Tom Krell returns as How To Dress Well with his fifth album The Anteroom, featuring co-production from OPN collaborator Joel Ford. Intended to be played as a single continuous piece, The Anteroom rightly reclaims the experimental core of the HTDW project.
Throughout its thirteen track duration, Krell moves from rigid experiments within house and techno toward more softcore zingers that relay stories from the most knotted corners of human life, all translating in to a very 21st-century form of psychedelic music. Said to be inspired by the experimental underground pillars from Coil and Prurient to the foggy techno of Gas, The Anteroom at once reclaims the experimental edginess of the earliest Tri Angle recordings by How To Dress Well, yet also sees Tom Krell moving far away from his run of R&B-influenced records that have followed since.
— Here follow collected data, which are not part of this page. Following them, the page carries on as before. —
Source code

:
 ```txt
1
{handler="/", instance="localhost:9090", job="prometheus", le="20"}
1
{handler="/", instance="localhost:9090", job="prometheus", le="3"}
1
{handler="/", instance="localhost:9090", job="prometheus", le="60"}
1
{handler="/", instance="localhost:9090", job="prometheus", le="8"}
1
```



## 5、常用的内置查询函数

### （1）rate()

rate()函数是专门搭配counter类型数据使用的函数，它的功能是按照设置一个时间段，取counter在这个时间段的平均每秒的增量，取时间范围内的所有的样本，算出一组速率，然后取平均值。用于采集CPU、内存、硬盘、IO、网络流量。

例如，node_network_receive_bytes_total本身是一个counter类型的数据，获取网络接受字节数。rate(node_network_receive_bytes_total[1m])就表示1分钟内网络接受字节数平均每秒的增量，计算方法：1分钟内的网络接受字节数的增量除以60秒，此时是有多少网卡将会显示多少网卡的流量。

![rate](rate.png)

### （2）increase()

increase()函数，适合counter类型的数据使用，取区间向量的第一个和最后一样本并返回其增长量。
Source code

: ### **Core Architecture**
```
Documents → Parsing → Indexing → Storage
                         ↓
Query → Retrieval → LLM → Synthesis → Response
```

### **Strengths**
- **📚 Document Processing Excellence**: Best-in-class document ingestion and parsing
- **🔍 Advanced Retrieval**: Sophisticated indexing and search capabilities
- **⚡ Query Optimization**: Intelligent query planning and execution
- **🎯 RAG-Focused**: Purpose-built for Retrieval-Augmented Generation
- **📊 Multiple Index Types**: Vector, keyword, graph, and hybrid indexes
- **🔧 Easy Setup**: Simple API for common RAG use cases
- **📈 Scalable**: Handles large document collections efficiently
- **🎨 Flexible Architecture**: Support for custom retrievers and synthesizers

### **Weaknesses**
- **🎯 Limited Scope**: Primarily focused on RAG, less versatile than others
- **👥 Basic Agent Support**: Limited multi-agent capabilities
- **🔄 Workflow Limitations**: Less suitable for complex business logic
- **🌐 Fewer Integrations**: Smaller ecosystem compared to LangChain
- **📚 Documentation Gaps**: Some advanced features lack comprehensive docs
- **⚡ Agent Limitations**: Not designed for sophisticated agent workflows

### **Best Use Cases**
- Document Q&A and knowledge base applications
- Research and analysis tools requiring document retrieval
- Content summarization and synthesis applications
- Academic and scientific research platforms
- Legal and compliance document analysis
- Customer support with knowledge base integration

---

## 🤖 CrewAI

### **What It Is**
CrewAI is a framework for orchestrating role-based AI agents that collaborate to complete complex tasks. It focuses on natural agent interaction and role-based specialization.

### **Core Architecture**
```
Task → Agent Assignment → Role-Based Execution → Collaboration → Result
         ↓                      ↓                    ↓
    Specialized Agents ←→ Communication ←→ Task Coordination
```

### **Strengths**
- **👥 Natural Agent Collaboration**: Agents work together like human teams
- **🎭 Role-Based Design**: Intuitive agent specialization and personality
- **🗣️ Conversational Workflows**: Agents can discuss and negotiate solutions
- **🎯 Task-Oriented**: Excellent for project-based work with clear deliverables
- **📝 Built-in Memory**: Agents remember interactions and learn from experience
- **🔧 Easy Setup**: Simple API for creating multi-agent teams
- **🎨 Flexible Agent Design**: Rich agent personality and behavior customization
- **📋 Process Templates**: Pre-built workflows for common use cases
This continued journey from the light was in part inspired by his move to Los Angeles which Krell describes as "a crazy and maybe dreadful place", a landscape in which he slipped out of the world and into 'a cosmic loneliness in which he would eventually be dissolved'. It was these spaces in between that How To Dress Well began to understand his station as some kind of anteroom, viewing the studio as 'a chamber that separates the known and the unknown, stable life from total disintegration'. From the blizzardous electronic noise of 'False Skull 7', the fragile melodies of the Croation Amor reference 'Love Means Taking Action' and the poignant poetry at the heart of 'Nonkilling 13 | Ceiling for the Sky', The Anteroom is sure to see How To Dress Well finding new admirers within the bleeding off-the-edge-sound of Prurient Bermuda Drain-era (minus the screams), the love-lorn and lost pop of Croatian Amor and the otherworldly soul of serpentwithfeet and Yves Tumor...
While The Anteroom gives us many familiarities of How To Dress Well, it kits them out in an entirely different and freshly clothed light.